Reproduce the text of every row below verbatim, omitting the pictures.

[Dataset rows]

-=-=-

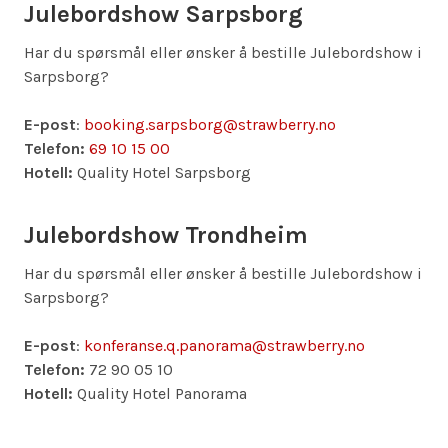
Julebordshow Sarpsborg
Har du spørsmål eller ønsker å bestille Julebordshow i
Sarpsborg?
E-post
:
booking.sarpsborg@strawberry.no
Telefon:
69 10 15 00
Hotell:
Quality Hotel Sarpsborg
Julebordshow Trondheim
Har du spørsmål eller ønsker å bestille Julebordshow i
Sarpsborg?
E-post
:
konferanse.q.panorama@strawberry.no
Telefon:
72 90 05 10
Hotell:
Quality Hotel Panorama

-=-=-

Finished exercise ▸
Julebordshow Sarpsborg
Har du spørsmål eller ønsker å bestille Julebordshow i
Sarpsborg?
E-post
:
booking.sarpsborg@strawberry.no
Telefon:
69 10 15 00
Hotell:
Quality Hotel Sarpsborg
Julebordshow Trondheim
Har du spørsmål eller ønsker å bestille Julebordshow i
Sarpsborg?
E-post
:
konferanse.q.panorama@strawberry.no
Telefon:
72 90 05 10
Hotell:
Quality Hotel Panorama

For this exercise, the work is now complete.